The New Yorker's Benjamin Wallace-Wells examines the West Virginia teachers' strike for signals of where the American middle class is headed and spoke with historian Elizabeth Catte, author of What You Are Getting Wrong About Appalachia. She argues that while Appalachia is handy shorthand for Trump country, that flattens the perspective. The region may have voted overwhelmingly for Trump in the 2016 general election, but there was also strong support for Bernie Sanders in the primary. “Where were, for example, the ‘Bernie Country’ pieces about Appalachia?" Catte asked the New Republic.

Wallace-Wells writes:
She points out that the diversity of the region is badly underrecognized (“There are more people in Appalachia who identify as African-American than as Scots-Irish”) and emphasizes the region’s radical labor history: the mine-labor fights of Harlan County, Kentucky; the community health clinics; the training school for civil-rights organizers. “If you saw through my eyes you’d see hands in pockets and hands on guns and toes on picket lines,” she writes of Appalachia.
Teachers protesting in Charleston, West Virginia last week donned red to echo the costumes worn by picketing mine workers in 1921 at the Battle of Blair Mountain.

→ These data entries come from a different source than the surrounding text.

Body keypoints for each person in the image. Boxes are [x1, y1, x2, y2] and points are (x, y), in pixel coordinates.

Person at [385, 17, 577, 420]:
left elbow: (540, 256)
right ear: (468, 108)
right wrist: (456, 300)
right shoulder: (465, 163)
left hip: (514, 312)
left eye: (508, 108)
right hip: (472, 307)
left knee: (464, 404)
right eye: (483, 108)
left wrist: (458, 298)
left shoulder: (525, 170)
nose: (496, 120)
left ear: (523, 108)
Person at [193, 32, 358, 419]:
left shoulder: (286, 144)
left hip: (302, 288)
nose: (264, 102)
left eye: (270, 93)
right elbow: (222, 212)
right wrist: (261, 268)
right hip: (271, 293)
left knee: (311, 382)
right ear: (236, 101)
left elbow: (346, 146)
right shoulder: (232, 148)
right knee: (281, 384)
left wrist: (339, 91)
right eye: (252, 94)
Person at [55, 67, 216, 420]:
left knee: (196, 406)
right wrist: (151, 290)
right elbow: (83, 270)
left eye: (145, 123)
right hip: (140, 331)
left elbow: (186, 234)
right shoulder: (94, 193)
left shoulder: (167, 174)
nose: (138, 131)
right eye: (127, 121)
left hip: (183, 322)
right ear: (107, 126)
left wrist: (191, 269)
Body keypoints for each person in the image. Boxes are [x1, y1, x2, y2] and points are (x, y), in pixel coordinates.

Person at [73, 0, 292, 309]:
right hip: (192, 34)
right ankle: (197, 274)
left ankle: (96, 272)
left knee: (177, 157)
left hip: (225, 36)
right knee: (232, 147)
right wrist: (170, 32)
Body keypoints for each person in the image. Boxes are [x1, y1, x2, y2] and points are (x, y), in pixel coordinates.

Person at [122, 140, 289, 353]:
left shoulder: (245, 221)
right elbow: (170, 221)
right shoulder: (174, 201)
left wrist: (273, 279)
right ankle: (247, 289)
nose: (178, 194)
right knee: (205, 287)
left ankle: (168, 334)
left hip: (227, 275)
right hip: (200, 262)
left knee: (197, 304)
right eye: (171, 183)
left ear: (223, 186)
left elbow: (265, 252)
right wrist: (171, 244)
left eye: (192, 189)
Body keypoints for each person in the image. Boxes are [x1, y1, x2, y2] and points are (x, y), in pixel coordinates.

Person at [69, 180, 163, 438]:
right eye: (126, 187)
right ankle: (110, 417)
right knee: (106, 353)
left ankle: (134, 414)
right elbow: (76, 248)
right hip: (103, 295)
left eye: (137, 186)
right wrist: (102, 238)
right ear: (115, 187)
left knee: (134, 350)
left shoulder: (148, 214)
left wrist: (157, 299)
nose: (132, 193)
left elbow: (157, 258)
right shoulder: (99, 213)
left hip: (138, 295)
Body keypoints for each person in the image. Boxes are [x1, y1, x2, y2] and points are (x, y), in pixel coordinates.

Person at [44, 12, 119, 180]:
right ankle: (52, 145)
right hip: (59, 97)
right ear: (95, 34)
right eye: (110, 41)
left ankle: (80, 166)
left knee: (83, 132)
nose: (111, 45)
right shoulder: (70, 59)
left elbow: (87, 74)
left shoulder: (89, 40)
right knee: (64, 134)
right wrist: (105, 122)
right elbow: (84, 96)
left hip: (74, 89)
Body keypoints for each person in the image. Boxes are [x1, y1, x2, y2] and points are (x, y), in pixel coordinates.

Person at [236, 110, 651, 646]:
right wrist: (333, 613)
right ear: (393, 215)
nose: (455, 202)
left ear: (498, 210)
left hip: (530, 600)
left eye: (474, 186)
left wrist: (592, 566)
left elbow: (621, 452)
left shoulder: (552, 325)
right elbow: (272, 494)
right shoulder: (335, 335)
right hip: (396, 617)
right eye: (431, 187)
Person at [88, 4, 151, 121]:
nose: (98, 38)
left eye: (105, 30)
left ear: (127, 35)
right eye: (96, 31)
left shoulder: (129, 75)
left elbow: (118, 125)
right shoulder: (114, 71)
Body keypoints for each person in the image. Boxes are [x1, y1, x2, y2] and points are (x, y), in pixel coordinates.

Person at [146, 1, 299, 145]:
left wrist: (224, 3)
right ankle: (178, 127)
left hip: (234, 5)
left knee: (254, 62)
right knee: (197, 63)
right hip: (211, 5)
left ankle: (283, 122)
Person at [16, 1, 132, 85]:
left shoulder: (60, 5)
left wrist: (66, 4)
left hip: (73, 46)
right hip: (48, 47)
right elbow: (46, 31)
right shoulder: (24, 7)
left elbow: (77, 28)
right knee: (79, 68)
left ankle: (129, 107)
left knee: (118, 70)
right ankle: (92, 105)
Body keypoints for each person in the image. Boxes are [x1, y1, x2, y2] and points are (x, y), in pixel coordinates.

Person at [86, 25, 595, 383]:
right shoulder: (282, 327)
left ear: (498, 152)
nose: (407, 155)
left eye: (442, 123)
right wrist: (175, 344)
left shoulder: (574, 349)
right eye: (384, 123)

Teachers were striking for better pay and benefits, but for more than that.

“One of the things they are really fighting for is to be recognized as professionals of value,” said Stephen Wotring, the superintendent of schools in Preston County. Yes, there is economic anxiety, but more of a concern about where their state and, for that matter the middle class, is heading.
Wotring believed that a certain political understanding had crystallized for the teachers, a sense of where they stood. “If I really think this was fuelled by anything this year, as opposed to any other year, it’s probably been in the political culture that we find ourselves in—that everybody is willing, at this point, to stand up and state their opinion and stand for it,” he said. “People feel more entitled to do that than ever before.”
"Forward together. Not one step back!" as Rev. Dr. William J. Barber II exhorts crowds.

Wallace-Wells concludes:
“Appalachia was not different from the rest of America,” the Appalachian historian Ronald Eller wrote ten years ago, in his history of the region, “Uneven Ground.” “It was in fact a mirror of what the nation was becoming.”
Perhaps the tensions we now feel, Wallace-Wells writes are because "it isn’t at all obvious what the nation is becoming."

The future will come of its own accord whether we acquiesce to it or work to shape it. But the future will belong to those most willing to fight for it.